In other camera-related news, JMP Securities initiated coverage of Mitek Systems this morning at an outperform rating. If you've never heard of Mitek, that's not surprising. At just $280 million in market cap, it's hardly a household name. But as time goes on, you're going to be hearing a lot more about this company.

Mitek, you see, specializes in software that helps smartphones "recognize" things in the pictures they take. It's for use in mobile banking. It interprets handwriting and numbers, for example, when scanning a check with your phone, for mobile checking deposits to your bank. These kinds of technologies are starting to become attractive to bankers... but should Mitek stock be popular with investors?
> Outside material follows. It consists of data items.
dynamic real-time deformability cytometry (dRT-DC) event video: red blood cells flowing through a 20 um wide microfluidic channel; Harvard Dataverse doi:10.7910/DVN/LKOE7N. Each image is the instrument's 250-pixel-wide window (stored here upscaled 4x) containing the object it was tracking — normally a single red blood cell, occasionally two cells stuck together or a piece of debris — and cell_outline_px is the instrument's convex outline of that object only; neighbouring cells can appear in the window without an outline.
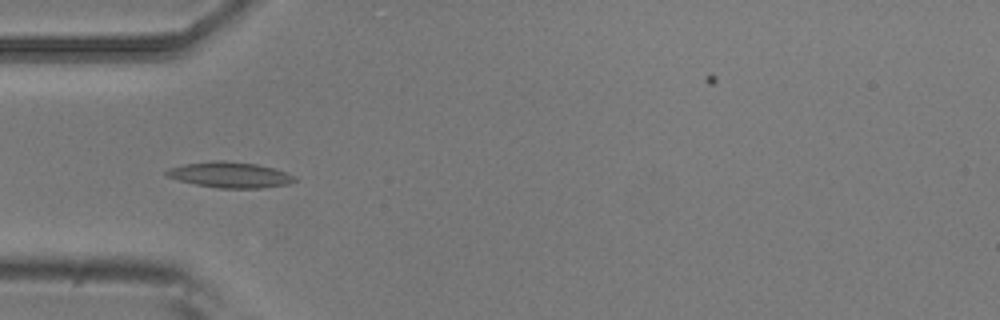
{"species": "common noctule bat (a hibernating species)", "species_latin": "Nyctalus noctula", "temperature_condition": "room temperature", "stored_images_in_passage": 8, "camera_frame_rate_fps": 3000, "um_per_image_px": 0.085, "animal": {"sex": "male", "body_mass_g": 20.5, "forearm_length_mm": 52.5}, "frame": {"image": 1, "passage_image": 5, "time_ms": 1.333, "image_size_px": [1000, 320], "cell_outline_px": [[296, 180], [288, 184], [260, 188], [216, 188], [196, 184], [180, 180], [168, 176], [164, 172], [168, 168], [184, 164], [212, 160], [224, 160], [256, 164], [272, 168], [296, 176]], "centroid_in_image_um": [19.53, 14.85], "position_along_channel_um": 65.5, "area_um2": 19.07}}
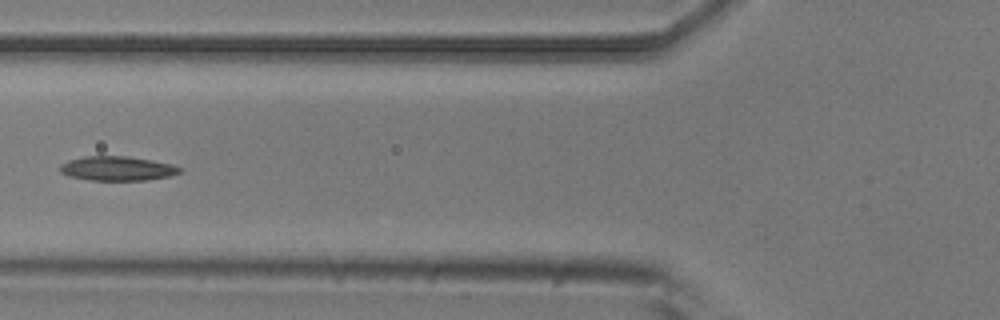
{"frame": {"image": 2, "passage_image": 6, "time_ms": 1.667, "image_size_px": [1000, 320], "cell_outline_px": [[184, 168], [180, 172], [168, 176], [148, 180], [92, 180], [68, 176], [60, 172], [60, 164], [68, 160], [84, 156], [128, 156], [172, 164]], "centroid_in_image_um": [9.96, 14.31], "position_along_channel_um": 115.8, "area_um2": 16.99}}
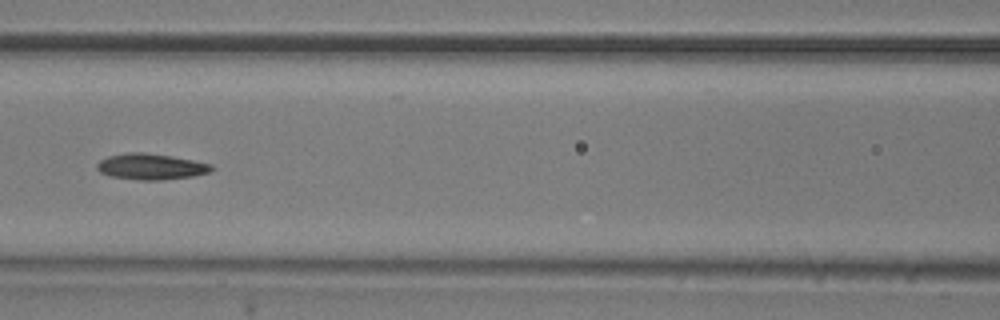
{"frame": {"image": 3, "passage_image": 7, "time_ms": 2.0, "image_size_px": [1000, 320], "cell_outline_px": [[216, 168], [212, 172], [192, 176], [164, 180], [140, 180], [112, 176], [100, 172], [96, 168], [96, 164], [100, 160], [108, 156], [128, 152], [140, 152], [172, 156], [212, 164]], "centroid_in_image_um": [12.86, 14.16], "position_along_channel_um": 153.7, "area_um2": 17.4}}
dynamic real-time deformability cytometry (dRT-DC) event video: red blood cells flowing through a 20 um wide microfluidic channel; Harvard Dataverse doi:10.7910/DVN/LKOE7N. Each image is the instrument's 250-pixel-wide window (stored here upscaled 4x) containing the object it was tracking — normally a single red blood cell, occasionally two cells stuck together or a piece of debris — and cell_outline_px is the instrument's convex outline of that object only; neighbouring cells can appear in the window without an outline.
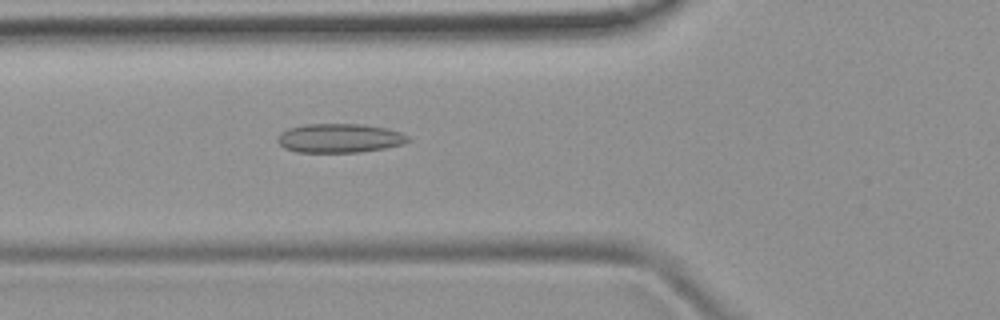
{"species": "common noctule bat (a hibernating species)", "species_latin": "Nyctalus noctula", "temperature_condition": "room temperature", "stored_images_in_passage": 51, "camera_frame_rate_fps": 3000, "um_per_image_px": 0.085, "animal": {"sex": "female", "body_mass_g": 19.9}, "frame": {"image": 1, "passage_image": 19, "time_ms": 6.0, "image_size_px": [1000, 320], "cell_outline_px": [[412, 140], [404, 144], [384, 148], [360, 152], [296, 152], [284, 148], [276, 140], [280, 132], [288, 128], [304, 124], [364, 124], [388, 128], [400, 132], [408, 136]], "centroid_in_image_um": [28.87, 11.74], "position_along_channel_um": 96.9, "area_um2": 22.31}}
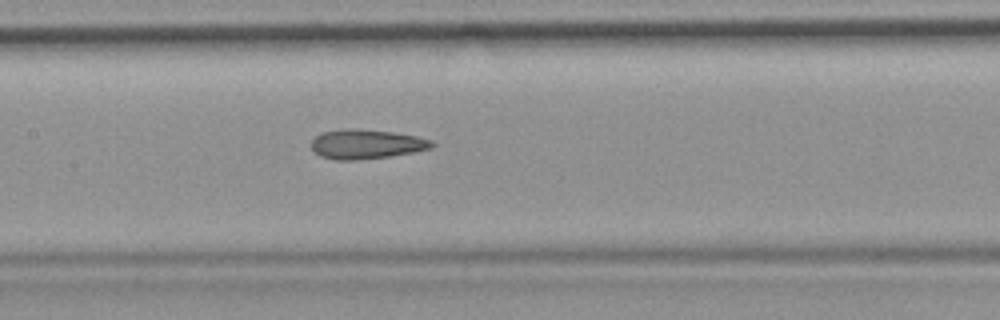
{"frame": {"image": 2, "passage_image": 25, "time_ms": 8.0, "image_size_px": [1000, 320], "cell_outline_px": [[436, 144], [432, 148], [412, 152], [388, 156], [360, 160], [336, 160], [320, 156], [312, 148], [312, 140], [320, 132], [348, 128], [356, 128], [392, 132], [416, 136], [432, 140]], "centroid_in_image_um": [31.13, 12.24], "position_along_channel_um": 176.3, "area_um2": 20.69}}
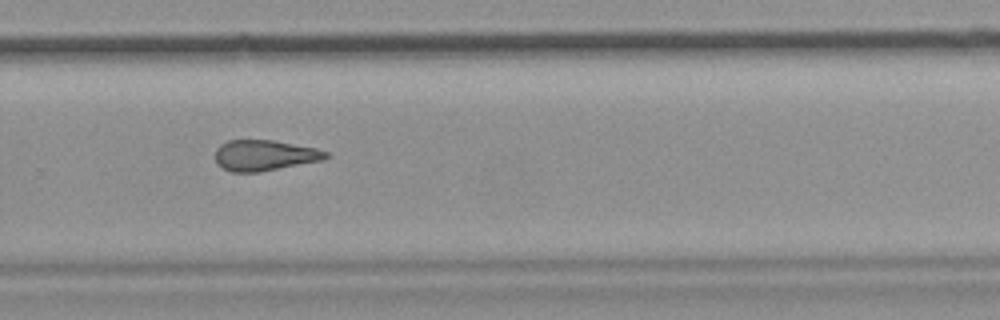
{"frame": {"image": 3, "passage_image": 35, "time_ms": 11.333, "image_size_px": [1000, 320], "cell_outline_px": [[332, 156], [324, 160], [260, 172], [232, 172], [216, 164], [216, 148], [220, 144], [228, 140], [272, 140], [316, 148], [328, 152]], "centroid_in_image_um": [22.51, 13.21], "position_along_channel_um": 307.3, "area_um2": 19.94}, "authors_computed_cell_mechanics": {"area_um2": 20.9236, "velocity_mm_per_s": 3.9449, "shape_relaxation_time_tau1_ms": null, "shape_relaxation_time_tau2_ms": 3.0452, "deformation_change_tau1": null, "deformation_change_tau2": 0.1234}}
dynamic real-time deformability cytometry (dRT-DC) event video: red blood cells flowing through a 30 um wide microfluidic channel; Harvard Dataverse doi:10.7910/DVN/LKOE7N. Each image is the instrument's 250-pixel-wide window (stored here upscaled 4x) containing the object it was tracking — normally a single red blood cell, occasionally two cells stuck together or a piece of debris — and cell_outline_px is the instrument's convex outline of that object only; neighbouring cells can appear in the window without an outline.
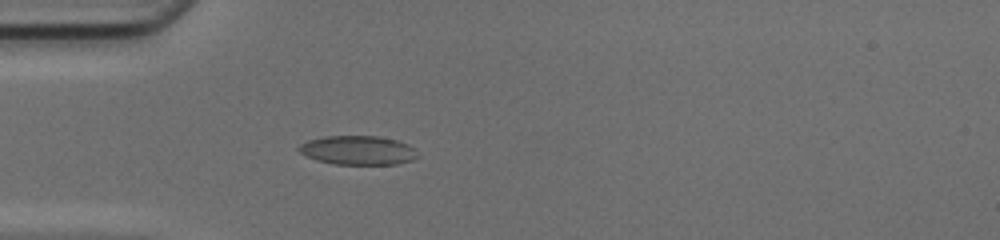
{"species": "common noctule bat (a hibernating species)", "species_latin": "Nyctalus noctula", "temperature_condition": "cold", "stored_images_in_passage": 34, "camera_frame_rate_fps": 3000, "um_per_image_px": 0.085, "animal": {"sex": "female", "body_mass_g": 17.0, "forearm_length_mm": 48.0}, "frame": {"image": 1, "passage_image": 5, "time_ms": 1.333, "image_size_px": [1000, 240], "cell_outline_px": [[420, 156], [412, 160], [396, 164], [336, 164], [316, 160], [300, 152], [296, 148], [300, 144], [308, 140], [324, 136], [376, 136], [396, 140], [408, 144]], "centroid_in_image_um": [30.41, 12.77], "position_along_channel_um": 54.6, "area_um2": 20.0}}
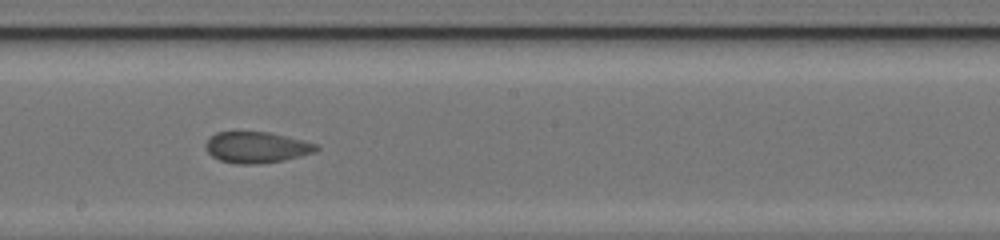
{"frame": {"image": 2, "passage_image": 18, "time_ms": 5.667, "image_size_px": [1000, 240], "cell_outline_px": [[320, 148], [316, 152], [284, 160], [256, 164], [236, 164], [220, 160], [212, 156], [208, 152], [204, 144], [216, 132], [268, 132], [304, 140], [316, 144]], "centroid_in_image_um": [21.82, 12.53], "position_along_channel_um": 226.4, "area_um2": 20.0}}
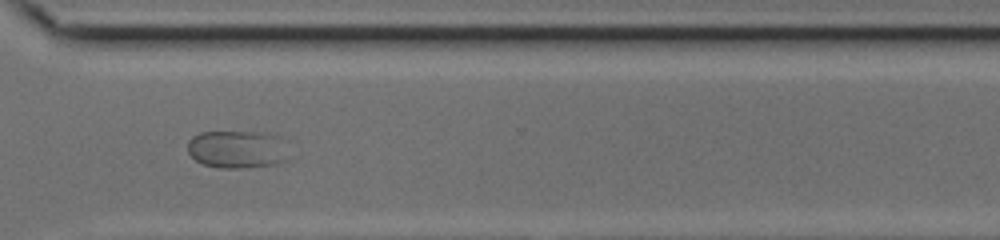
{"frame": {"image": 3, "passage_image": 27, "time_ms": 8.667, "image_size_px": [1000, 240], "cell_outline_px": [[288, 160], [276, 164], [244, 168], [220, 168], [204, 164], [196, 160], [188, 152], [188, 140], [192, 136], [200, 132], [268, 132], [276, 136]], "centroid_in_image_um": [20.08, 12.69], "position_along_channel_um": 350.5, "area_um2": 21.96}}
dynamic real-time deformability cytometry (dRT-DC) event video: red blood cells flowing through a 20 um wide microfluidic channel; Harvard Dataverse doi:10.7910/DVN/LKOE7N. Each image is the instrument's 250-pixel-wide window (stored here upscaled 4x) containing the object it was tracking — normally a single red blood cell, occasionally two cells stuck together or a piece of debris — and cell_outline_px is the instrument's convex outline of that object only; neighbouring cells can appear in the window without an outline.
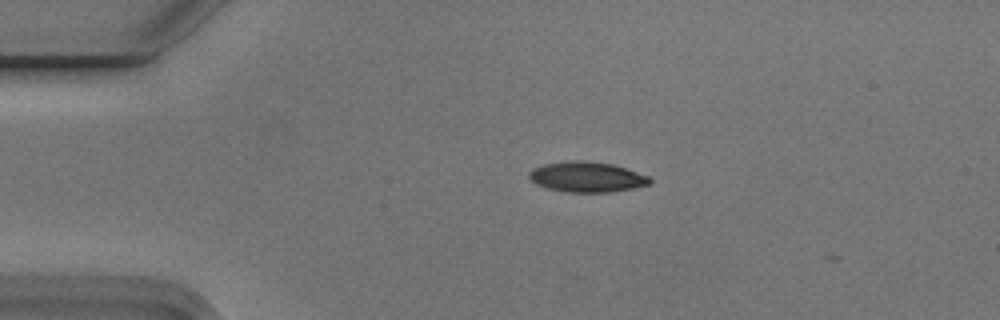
{"species": "Egyptian fruit bat (a non-hibernating species)", "species_latin": "Rousettus aegyptiacus", "temperature_condition": "cold", "stored_images_in_passage": 2, "camera_frame_rate_fps": 3000, "um_per_image_px": 0.085, "animal": {"sex": "male"}, "frame": {"image": 1, "passage_image": 1, "time_ms": 0.0, "image_size_px": [1000, 320], "cell_outline_px": [[652, 180], [648, 184], [632, 188], [608, 192], [568, 192], [548, 188], [536, 184], [528, 176], [528, 172], [532, 168], [544, 164], [568, 160], [588, 160], [612, 164], [648, 176]], "centroid_in_image_um": [49.83, 15.02], "position_along_channel_um": 35.2, "area_um2": 21.21}}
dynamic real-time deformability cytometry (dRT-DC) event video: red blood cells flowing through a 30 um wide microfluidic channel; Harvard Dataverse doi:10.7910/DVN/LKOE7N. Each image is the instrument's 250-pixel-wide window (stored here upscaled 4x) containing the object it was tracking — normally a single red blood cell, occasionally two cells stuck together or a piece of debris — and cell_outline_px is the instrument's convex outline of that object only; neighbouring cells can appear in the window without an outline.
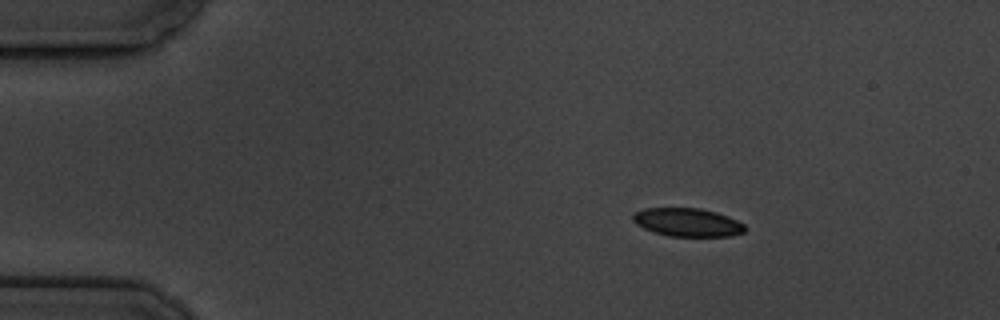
{"species": "common noctule bat (a hibernating species)", "species_latin": "Nyctalus noctula", "temperature_condition": "cold", "stored_images_in_passage": 4, "camera_frame_rate_fps": 3000, "um_per_image_px": 0.085, "animal": {"sex": "male", "body_mass_g": 19.5, "forearm_length_mm": 54.6}, "frame": {"image": 1, "passage_image": 2, "time_ms": 1.333, "image_size_px": [1000, 320], "cell_outline_px": [[744, 232], [732, 236], [668, 236], [644, 228], [636, 224], [632, 220], [632, 216], [636, 212], [644, 208], [700, 208], [716, 212], [728, 216], [744, 224]], "centroid_in_image_um": [58.43, 18.89], "position_along_channel_um": 26.6, "area_um2": 18.38}}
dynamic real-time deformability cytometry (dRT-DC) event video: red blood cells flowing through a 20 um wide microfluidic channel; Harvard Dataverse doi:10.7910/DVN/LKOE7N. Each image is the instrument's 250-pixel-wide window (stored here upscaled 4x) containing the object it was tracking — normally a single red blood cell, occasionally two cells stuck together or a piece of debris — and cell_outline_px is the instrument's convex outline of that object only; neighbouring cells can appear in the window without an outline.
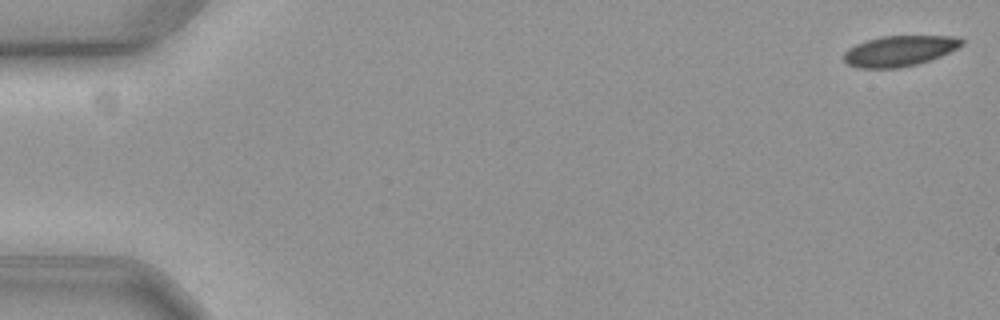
{"species": "common noctule bat (a hibernating species)", "species_latin": "Nyctalus noctula", "temperature_condition": "cold", "stored_images_in_passage": 14, "camera_frame_rate_fps": 3000, "um_per_image_px": 0.085, "animal": {"sex": "female", "body_mass_g": 19.3, "forearm_length_mm": 54.1}, "frame": {"image": 1, "passage_image": 2, "time_ms": 0.333, "image_size_px": [1000, 320], "cell_outline_px": [[964, 44], [940, 56], [916, 64], [900, 68], [860, 68], [848, 64], [844, 60], [844, 52], [848, 48], [856, 44], [880, 36], [956, 36], [964, 40]], "centroid_in_image_um": [76.44, 4.32], "position_along_channel_um": 8.6, "area_um2": 20.87}}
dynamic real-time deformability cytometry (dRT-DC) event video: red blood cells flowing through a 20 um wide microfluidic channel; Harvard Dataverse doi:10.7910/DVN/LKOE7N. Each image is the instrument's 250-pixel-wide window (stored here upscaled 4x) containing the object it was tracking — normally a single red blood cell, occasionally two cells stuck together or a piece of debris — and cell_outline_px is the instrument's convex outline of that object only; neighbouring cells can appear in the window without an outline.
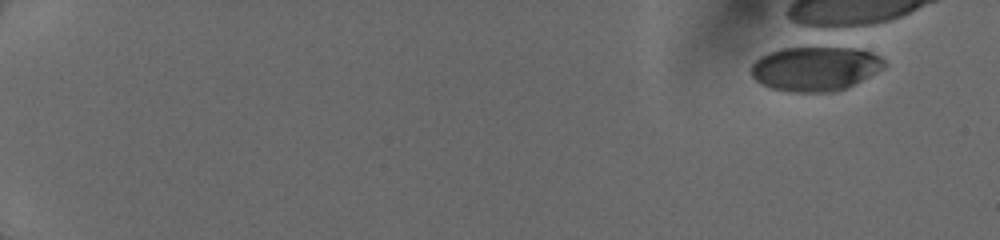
{"species": "human", "species_latin": "Homo sapiens", "temperature_condition": "cold", "stored_images_in_passage": 2, "camera_frame_rate_fps": 3000, "um_per_image_px": 0.085, "donor": {"sex": "female"}, "frame": {"image": 1, "passage_image": 1, "time_ms": 0.0, "image_size_px": [1000, 240], "cell_outline_px": [[888, 64], [884, 68], [848, 88], [836, 92], [788, 92], [772, 88], [760, 84], [752, 76], [752, 64], [760, 56], [768, 52], [780, 48], [860, 48], [872, 52], [880, 56]], "centroid_in_image_um": [69.32, 5.84], "position_along_channel_um": 15.7, "area_um2": 34.8}}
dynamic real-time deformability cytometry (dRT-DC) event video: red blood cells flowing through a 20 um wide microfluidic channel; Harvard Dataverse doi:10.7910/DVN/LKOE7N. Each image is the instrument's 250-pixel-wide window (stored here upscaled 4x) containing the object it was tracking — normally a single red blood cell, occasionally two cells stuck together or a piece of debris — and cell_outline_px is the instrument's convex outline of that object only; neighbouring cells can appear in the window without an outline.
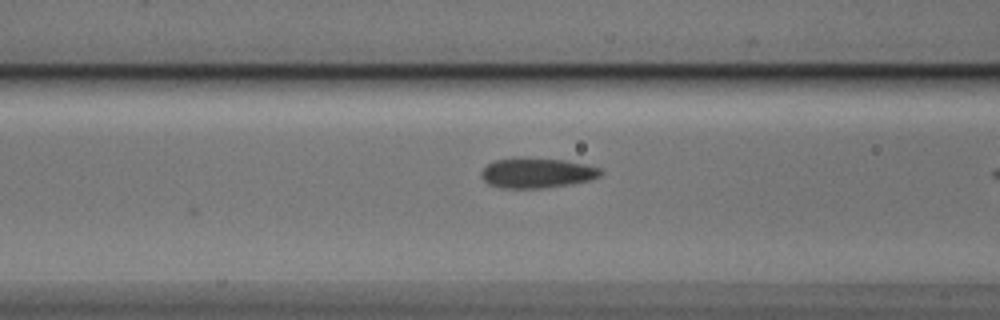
{"species": "Egyptian fruit bat (a non-hibernating species)", "species_latin": "Rousettus aegyptiacus", "temperature_condition": "cold", "stored_images_in_passage": 11, "camera_frame_rate_fps": 3000, "um_per_image_px": 0.085, "animal": {"sex": "male"}, "frame": {"image": 1, "passage_image": 11, "time_ms": 3.333, "image_size_px": [1000, 320], "cell_outline_px": [[604, 172], [600, 176], [588, 180], [572, 184], [544, 188], [504, 188], [488, 184], [480, 176], [480, 172], [488, 164], [496, 160], [516, 156], [524, 156], [564, 160], [584, 164], [600, 168]], "centroid_in_image_um": [45.62, 14.68], "position_along_channel_um": 121.0, "area_um2": 21.27}}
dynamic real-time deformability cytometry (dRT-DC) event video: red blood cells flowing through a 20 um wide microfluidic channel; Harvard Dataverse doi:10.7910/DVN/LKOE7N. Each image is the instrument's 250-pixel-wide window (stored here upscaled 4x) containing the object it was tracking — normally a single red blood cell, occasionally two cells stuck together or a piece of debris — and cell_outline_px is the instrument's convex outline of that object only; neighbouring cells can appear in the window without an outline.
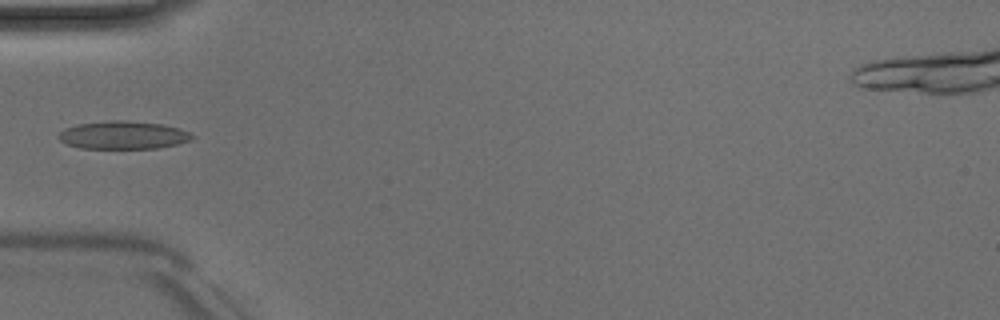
{"species": "Egyptian fruit bat (a non-hibernating species)", "species_latin": "Rousettus aegyptiacus", "temperature_condition": "room temperature", "stored_images_in_passage": 6, "camera_frame_rate_fps": 3000, "um_per_image_px": 0.085, "animal": {"sex": "male"}, "frame": {"image": 1, "passage_image": 6, "time_ms": 6.333, "image_size_px": [1000, 320], "cell_outline_px": [[196, 136], [192, 140], [176, 144], [156, 148], [80, 148], [68, 144], [60, 140], [56, 136], [64, 128], [76, 124], [108, 120], [128, 120], [160, 124], [180, 128]], "centroid_in_image_um": [10.45, 11.47], "position_along_channel_um": 74.5, "area_um2": 21.85}}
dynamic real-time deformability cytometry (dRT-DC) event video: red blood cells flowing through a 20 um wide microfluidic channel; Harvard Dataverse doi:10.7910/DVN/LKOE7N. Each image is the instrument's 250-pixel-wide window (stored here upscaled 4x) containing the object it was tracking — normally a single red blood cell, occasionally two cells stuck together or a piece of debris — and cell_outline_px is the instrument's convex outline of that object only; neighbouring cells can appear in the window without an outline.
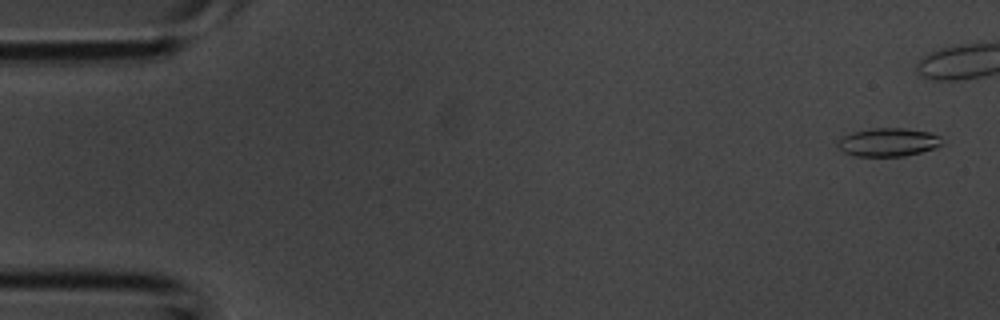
{"species": "common noctule bat (a hibernating species)", "species_latin": "Nyctalus noctula", "temperature_condition": "room temperature", "stored_images_in_passage": 31, "camera_frame_rate_fps": 3000, "um_per_image_px": 0.085, "animal": {"sex": "male", "body_mass_g": 20.1, "forearm_length_mm": 53.5}, "frame": {"image": 1, "passage_image": 2, "time_ms": 0.333, "image_size_px": [1000, 320], "cell_outline_px": [[940, 144], [936, 148], [904, 156], [856, 156], [844, 152], [836, 144], [844, 136], [852, 132], [872, 128], [904, 128], [928, 132], [940, 136]], "centroid_in_image_um": [75.49, 12.09], "position_along_channel_um": 9.5, "area_um2": 16.99}}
Call me a skeptic, call me a Fool, but I'm just not as enamored of Mitek as JMP seems to be. While I agree with the analyst that this technology seems to have legs, the company's share price -- 230 times free cash flow, and about twice that when valued on GAAP earnings -- seems too rich by far. The handful of analysts who follow Mitek only expect the company to grow earnings at about 25% per year over the next five years. Unless Mitek can surprise us and produce triple-digit growth to accompany its triple-digit stock price, I'm afraid I'm going to have to give this stock the thumbs-down.